- Subject: Cross-connection of input- and output-speed sensors
- Unit: Chrysler 42RLE
- Essential Reading: Rebuilder, Diagnostician, R & R
- Author: Wayne Colonna, ATSG, Transmission Digest Technical Editor
This article, yet another pointing out cross-connect scenarios, has to do with the 42RLE input-shaft and output-shaft speed sensors.
The main harness is secured to the top of the transmission (Figure 1). When the harness is secured properly the cross-connecting of these two sensors becomes difficult if not impossible to do.
During transmission removal the harness’s lock-down pin is popped out of the case, properly freeing the harness from the transmission (Figure 2). Forgetting to secure this harness during installation allows for the cross-connection to occur. When this self-inflicted injury occurs, the transmission will shuttle-shift between first and second as soon as it is placed into drive. Before you can actually drive the vehicle it will failsafe with a first-gear-ratio code and a fault-after-shift code.

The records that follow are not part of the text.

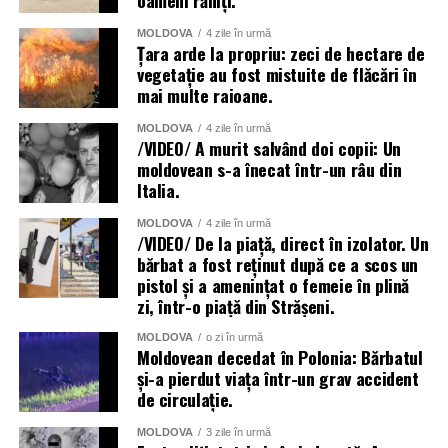
MOLDOVA
4 zile în urmă
Țara arde la propriu: zeci de hectare de
vegetație au fost mistuite de flăcări în
mai multe raioane.
MOLDOVA
4 zile în urmă
/VIDEO/ A murit salvând doi copii: Un
moldovean s-a înecat într-un râu din
Italia.
MOLDOVA
4 zile în urmă
/VIDEO/ De la piață, direct în izolator. Un
bărbat a fost reținut după ce a scos un
pistol și a amenințat o femeie în plină
zi, într-o piață din Strășeni.
MOLDOVA
o zi în urmă
Moldovean decedat în Polonia: Bărbatul
și-a pierdut viața într-un grav accident
de circulație.
MOLDOVA
3 zile în urmă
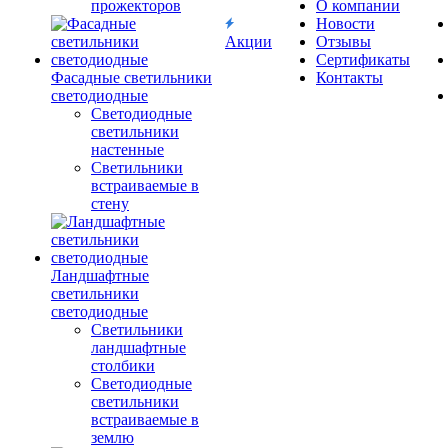
прожекторов
О компании
Новости
Акции
Отзывы
Сертификаты
Фасадные светильники
Контакты
светодиодные
Светодиодные
светильники
настенные
Светильники
встраиваемые в
стену
Ландшафтные
светильники
светодиодные
Светильники
ландшафтные
столбики
Светодиодные
светильники
встраиваемые в
землю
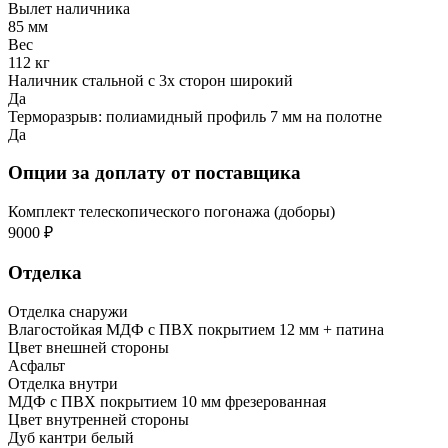
Вылет наличника
85 мм
Вес
112 кг
Наличник стальной с 3х сторон широкий
Да
Терморазрыв: полиамидный профиль 7 мм на полотне
Да
Опции за доплату от поставщика
Комплект телескопического погонажа (доборы)
9000 ₽
Отделка
Отделка снаружи
Влагостойкая МДФ с ПВХ покрытием 12 мм + патина
Цвет внешней стороны
Асфальт
Отделка внутри
МДФ с ПВХ покрытием 10 мм фрезерованная
Цвет внутренней стороны
Дуб кантри белый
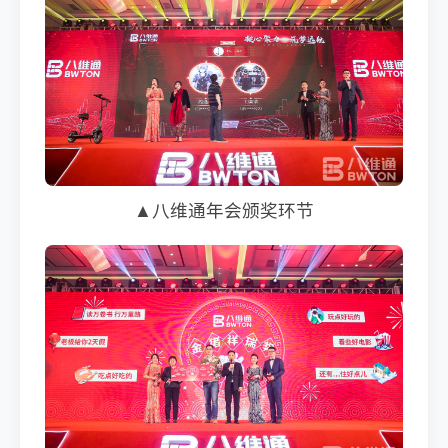
▲八维通年会颁奖环节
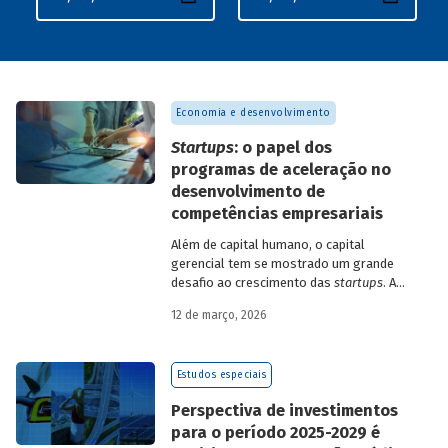
Economia e desenvolvimento
Startups
: o papel dos
programas de aceleração no
desenvolvimento de
competências empresariais
Além de capital humano, o capital
gerencial tem se mostrado um grande
desafio ao crescimento das
startups
. A
avaliação do BNDES Garagem demonstra
12 de março, 2026
como programas de aceleração têm
contribuído para a superação desse
desafio.
Estudos especiais
Perspectiva de investimentos
para o período 2025-2029 é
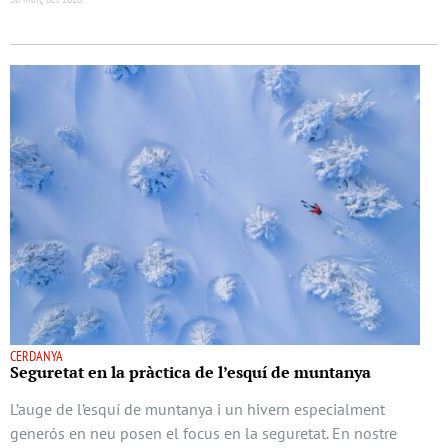
CERDANYA
Seguretat en la pràctica de l’esquí de muntanya
L’auge de l’esquí de muntanya i un hivern especialment
generós en neu posen el focus en la seguretat. En nostre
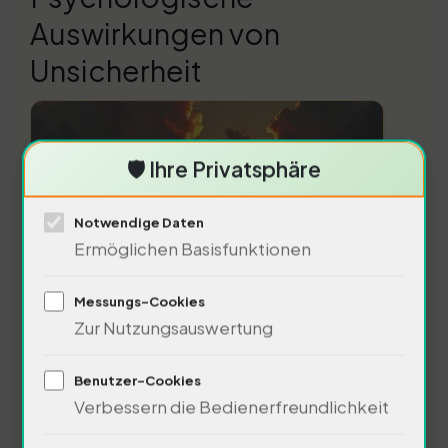
Auswirkungen von
Unsicherheit
🛡️ Ihre Privatsphäre
Notwendige Daten
Ermöglichen Basisfunktionen
Messungs-Cookies
Die psychologischensolcher
Zur Nutzungsauswertung
Tragödien sind gravierend. 80%
Benutzer-Cookies
der Betroffenen erleben
Verbessern die Bedienerfreundlichkeit
Angstzustände. Die Angst vor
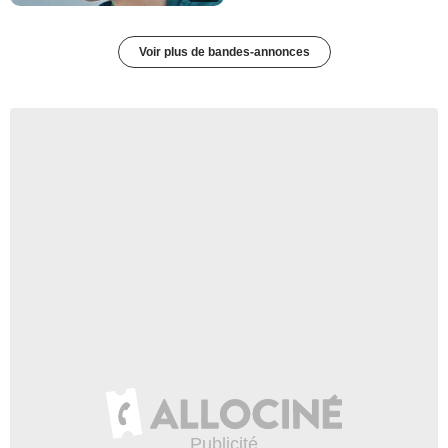
Voir plus de bandes-annonces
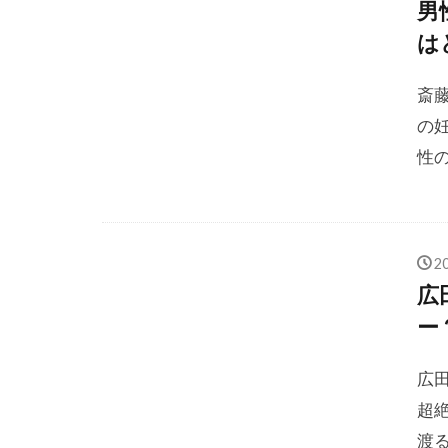
男
は
斎藤
の
性の
2
広
ー
広
超
渡る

In the Technically Speaking article in the November 2010 issue of Transmission Digest, I covered a similar scenario with the Nissan RE4F04B transmission. I pointed out that there is a white label on the vehicle harness behind the connector that is to be used as an identification for the revolution sensor (aka OSS) to ensure proper connection. The 42RLE does the same thing but with a yellow tag identifying the correct connector for the output-shaft speed sensor (Figure 3).
Another way to quickly identify this error is by looking at the speed-sensor parameters in a scan tool. When the connectors are cross-connected, the OSS will read rpm while the ISS will remain at 0 rpm immediately upon startup – a sure indicator that these two sensors are reverse-connected. Heads up; this error has occurred with the 41TE as well.
Many thanks to Ralph Abraham from Alonso’s Transmissions in Miami.